Based on the Olivier Award-nominated play, Ghost Stories is at once an old-fashioned British horror flick and yet very much not what you expect. The premise sees professional debunker Professor Phillip Goodman (co-writer/director Nyman) summoned by his hero in the field to solve the three cases he never could. Cue a trilogy of ghostly tales as told to Goodman by each subject as he seeks to find, as ever, a perfectly normal explanation.

The first, which sees Whitehouse’s nightwatchman in a derelict lunatic asylum haunted by something unseen in the dark, is actually the creepiest and most effective as a stand-alone story. Next, we get Lawther dialling up the crazed, desperate paranoia of his Black Mirror appearance to 11 as a young man disturbed by a car breakdown from hell. And lastly, Freeman’s wealthy businessman who appears to have a poltergeist in his luxury home.

In each, many traditional horror tropes are present and correct, but – while not wholly subverting them – Dyson and Nyman affectionately pay homage and poke fun. There are a few (nervous) laughs to be had, but the film is strongest when playing it straight.

While on the face of it an anthology of spooky set-pieces, Ghost Stories becomes an altogether different beast in its final act. By the end, the apparent clichés, non-sequiturs and plot holes which at the time might have been scoffed at are given explanations and new meanings. You’ll want to watch this again to spot the clues drip-fed throughout.
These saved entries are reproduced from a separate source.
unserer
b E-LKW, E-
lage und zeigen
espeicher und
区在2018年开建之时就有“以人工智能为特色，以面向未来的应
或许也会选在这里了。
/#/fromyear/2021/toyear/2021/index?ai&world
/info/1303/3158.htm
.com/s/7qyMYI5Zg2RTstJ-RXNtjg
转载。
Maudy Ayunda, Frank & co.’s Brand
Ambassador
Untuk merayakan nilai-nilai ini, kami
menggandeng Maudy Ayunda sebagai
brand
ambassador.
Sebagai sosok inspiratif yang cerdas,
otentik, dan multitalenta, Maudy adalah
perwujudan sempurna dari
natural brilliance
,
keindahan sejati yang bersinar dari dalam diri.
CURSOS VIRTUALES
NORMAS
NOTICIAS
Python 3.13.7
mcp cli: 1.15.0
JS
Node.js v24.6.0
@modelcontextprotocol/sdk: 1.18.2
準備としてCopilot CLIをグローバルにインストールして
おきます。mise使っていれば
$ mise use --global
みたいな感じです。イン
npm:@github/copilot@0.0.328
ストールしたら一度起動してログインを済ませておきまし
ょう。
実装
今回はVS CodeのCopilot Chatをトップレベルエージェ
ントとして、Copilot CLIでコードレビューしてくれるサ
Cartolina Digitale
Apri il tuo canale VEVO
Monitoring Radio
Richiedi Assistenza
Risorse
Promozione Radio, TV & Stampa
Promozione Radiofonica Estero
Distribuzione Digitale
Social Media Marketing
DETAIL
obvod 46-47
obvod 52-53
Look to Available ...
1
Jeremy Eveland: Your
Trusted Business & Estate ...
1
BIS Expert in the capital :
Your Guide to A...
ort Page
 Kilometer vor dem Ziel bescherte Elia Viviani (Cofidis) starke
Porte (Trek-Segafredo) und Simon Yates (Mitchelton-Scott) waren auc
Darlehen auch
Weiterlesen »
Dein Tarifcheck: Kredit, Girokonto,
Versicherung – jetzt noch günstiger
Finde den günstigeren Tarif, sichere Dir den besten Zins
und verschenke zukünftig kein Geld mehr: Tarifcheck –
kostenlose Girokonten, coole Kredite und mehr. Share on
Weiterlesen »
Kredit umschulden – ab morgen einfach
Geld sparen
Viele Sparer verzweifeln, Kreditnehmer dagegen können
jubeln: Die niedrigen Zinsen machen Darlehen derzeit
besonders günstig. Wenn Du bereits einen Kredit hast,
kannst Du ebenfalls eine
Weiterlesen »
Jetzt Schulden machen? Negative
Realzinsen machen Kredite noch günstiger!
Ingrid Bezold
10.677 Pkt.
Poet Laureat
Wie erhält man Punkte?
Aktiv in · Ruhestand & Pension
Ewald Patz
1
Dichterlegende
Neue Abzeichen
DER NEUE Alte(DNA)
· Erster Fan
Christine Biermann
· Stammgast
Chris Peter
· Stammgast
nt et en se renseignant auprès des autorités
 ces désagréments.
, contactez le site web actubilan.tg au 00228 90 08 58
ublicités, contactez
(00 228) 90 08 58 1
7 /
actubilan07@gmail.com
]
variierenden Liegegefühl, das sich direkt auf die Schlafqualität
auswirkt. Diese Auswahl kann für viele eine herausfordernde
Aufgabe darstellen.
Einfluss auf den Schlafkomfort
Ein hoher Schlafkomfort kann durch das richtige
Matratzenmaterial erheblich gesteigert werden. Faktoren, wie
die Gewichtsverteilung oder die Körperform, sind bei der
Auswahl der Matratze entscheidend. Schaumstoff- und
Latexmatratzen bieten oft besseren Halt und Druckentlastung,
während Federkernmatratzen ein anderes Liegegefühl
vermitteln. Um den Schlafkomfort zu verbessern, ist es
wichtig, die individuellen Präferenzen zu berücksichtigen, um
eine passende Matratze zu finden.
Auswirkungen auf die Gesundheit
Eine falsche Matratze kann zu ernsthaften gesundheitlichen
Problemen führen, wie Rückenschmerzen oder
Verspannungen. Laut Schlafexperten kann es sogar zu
Sometimes betraying its stage roots, with an episodic structure, the same men who created it as a piece of theatre have done a good job of making this a more cinematic offering. Come for some neat jump scares, a game cast and a rug-pull finale – stay for the examination of the rational versus the supernatural.

RATING: 4/5


INFORMATION

CAST: Martin Freeman, Alex Lawther, Andy Nyman, Paul Whitehouse

DIRECTORS: Jeremy Dyson, Andy Nyman

WRITERS: Jeremy Dyson, Andy Nyman

SYNOPSIS: Phillip Goodman, professor of psychology and arch-skeptic, has his rationality tested to the hilt when he meets three haunted people, each with a tale more frightening and inexplicable than the last.